## Task description
Each line of the data below should be restated exactly, with images left out.

## Data block
════

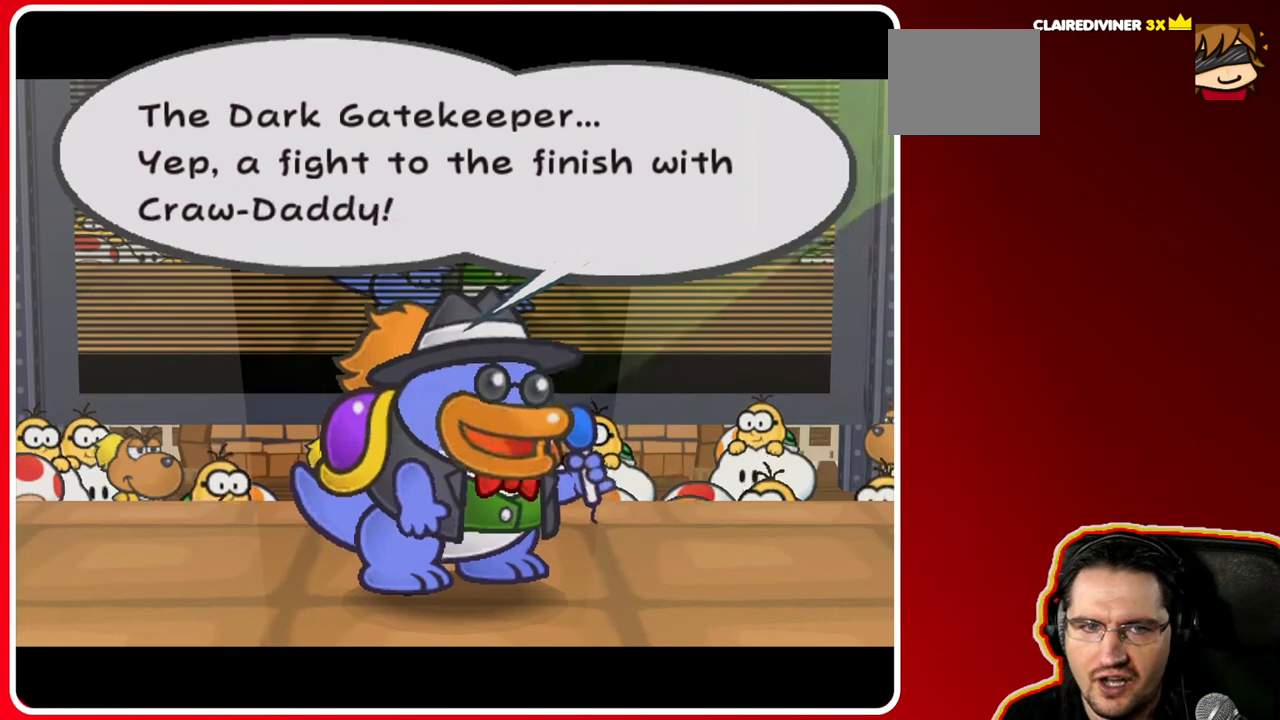
{"buttons": [], "left_stick": "center", "right_stick": "center", "events": []}
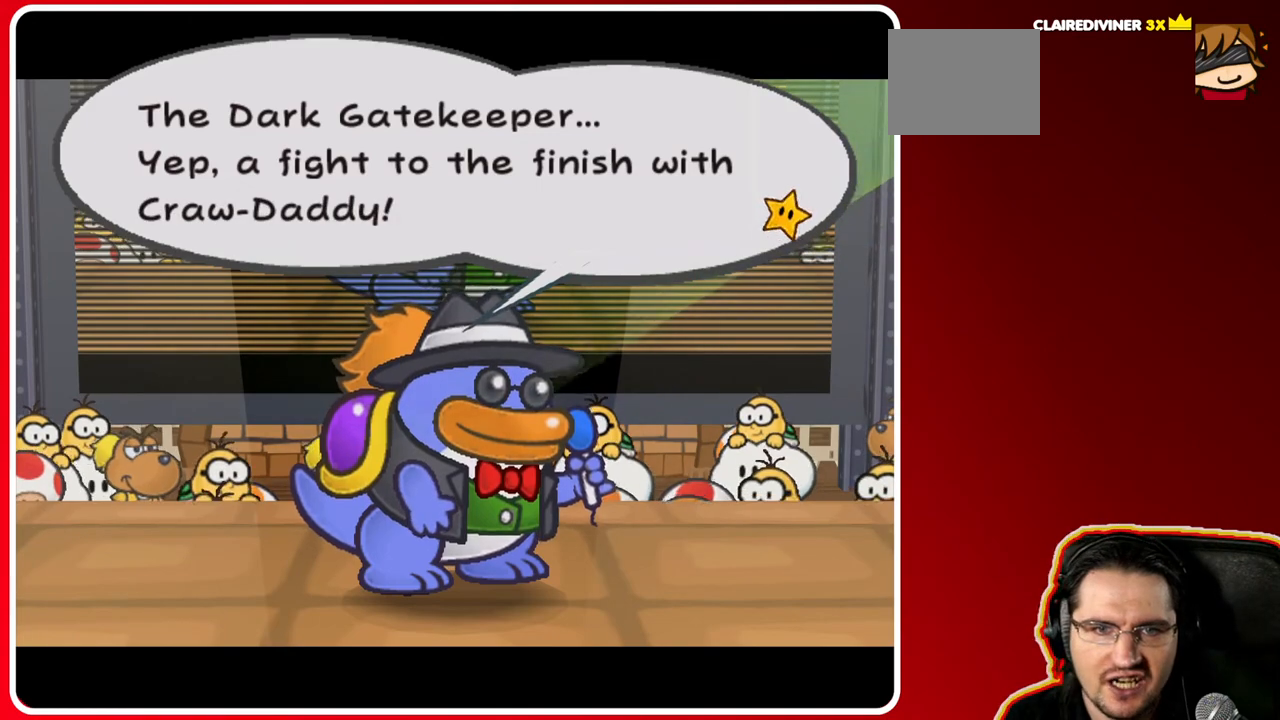
{"buttons": [], "left_stick": "center", "right_stick": "center", "events": []}
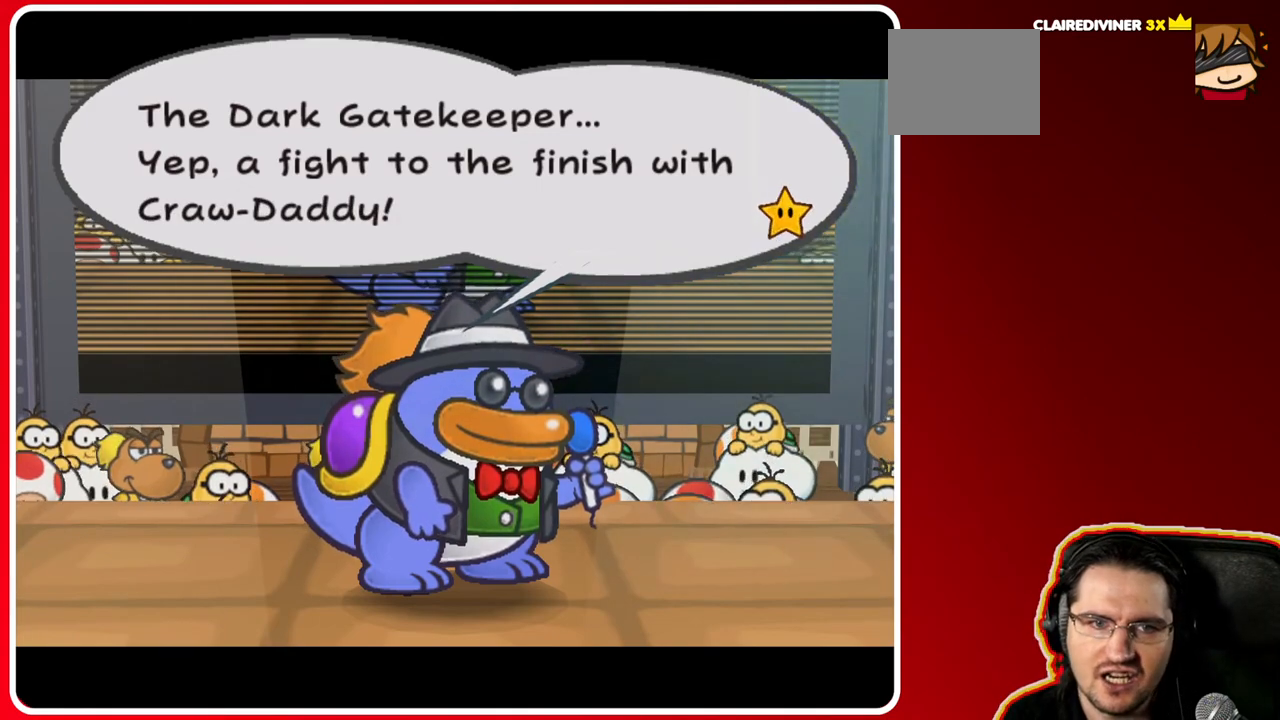
{"buttons": [], "left_stick": "center", "right_stick": "center", "events": []}
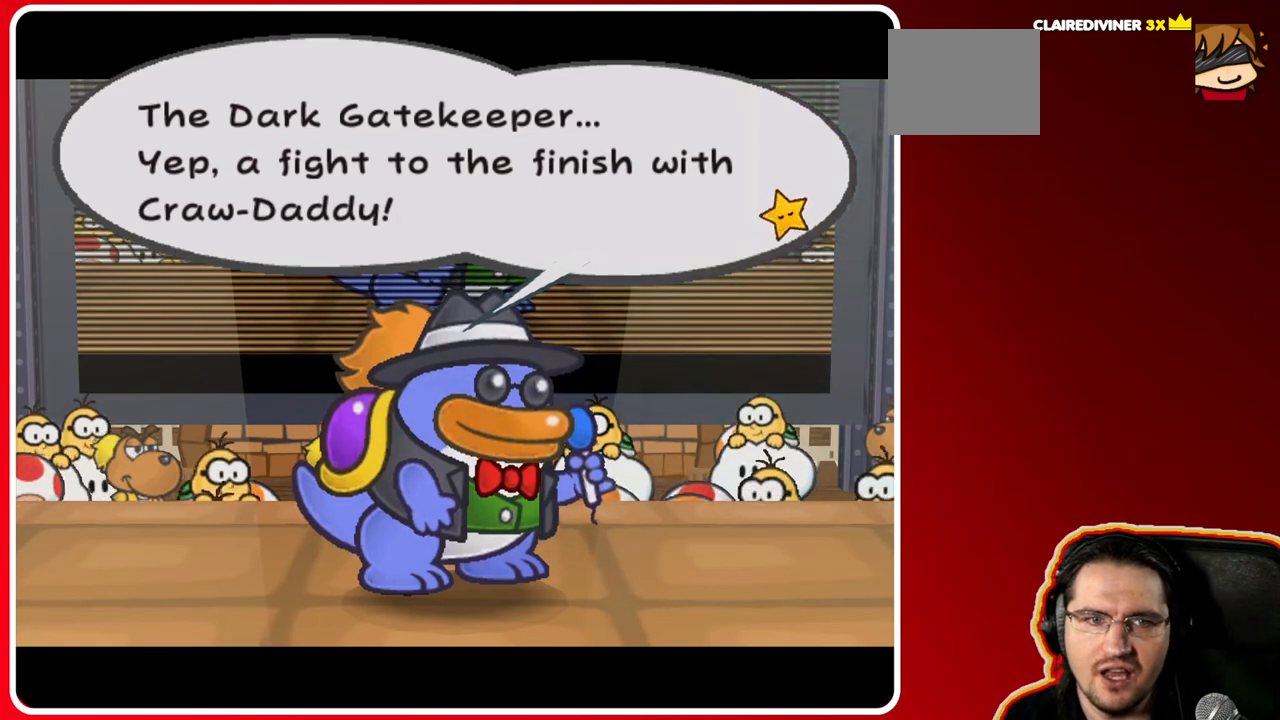
{"buttons": [], "left_stick": "center", "right_stick": "center", "events": []}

════

## Exercise answer
{"buttons": [], "left_stick": "center", "right_stick": "center", "events": []}
{"buttons": [], "left_stick": "center", "right_stick": "center", "events": []}
{"buttons": [], "left_stick": "center", "right_stick": "center", "events": []}
{"buttons": [], "left_stick": "center", "right_stick": "center", "events": []}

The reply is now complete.